● Description of the task: Switch "ABERTA" to "FECHADA" wherever it appears in the page text of each item, leaving everything else unchanged. Leave the pictures out.

Transcribed page contents

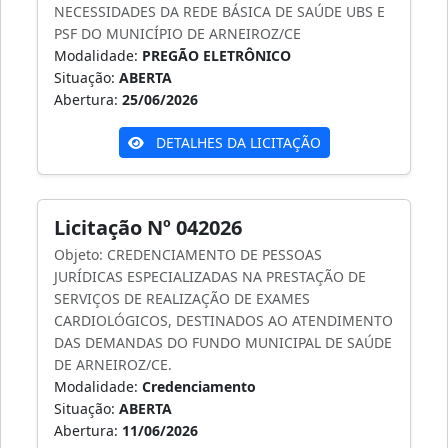
NECESSIDADES DA REDE BÁSICA DE SAÚDE UBS E
PSF DO MUNICÍPIO DE ARNEIROZ/CE
Modalidade:
PREGÃO ELETRÔNICO
Situação:
ABERTA
Abertura:
25/06/2026
DETALHES DA LICITAÇÃO
Licitação Nº 042026
Objeto: CREDENCIAMENTO DE PESSOAS
JURÍDICAS ESPECIALIZADAS NA PRESTAÇÃO DE
SERVIÇOS DE REALIZAÇÃO DE EXAMES
CARDIOLÓGICOS, DESTINADOS AO ATENDIMENTO
DAS DEMANDAS DO FUNDO MUNICIPAL DE SAÚDE
DE ARNEIROZ/CE.
Modalidade:
Credenciamento
Situação:
ABERTA
Abertura:
11/06/2026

● Completed exercise:
NECESSIDADES DA REDE BÁSICA DE SAÚDE UBS E
PSF DO MUNICÍPIO DE ARNEIROZ/CE
Modalidade:
PREGÃO ELETRÔNICO
Situação:
FECHADA
Abertura:
25/06/2026
DETALHES DA LICITAÇÃO
Licitação Nº 042026
Objeto: CREDENCIAMENTO DE PESSOAS
JURÍDICAS ESPECIALIZADAS NA PRESTAÇÃO DE
SERVIÇOS DE REALIZAÇÃO DE EXAMES
CARDIOLÓGICOS, DESTINADOS AO ATENDIMENTO
DAS DEMANDAS DO FUNDO MUNICIPAL DE SAÚDE
DE ARNEIROZ/CE.
Modalidade:
Credenciamento
Situação:
FECHADA
Abertura:
11/06/2026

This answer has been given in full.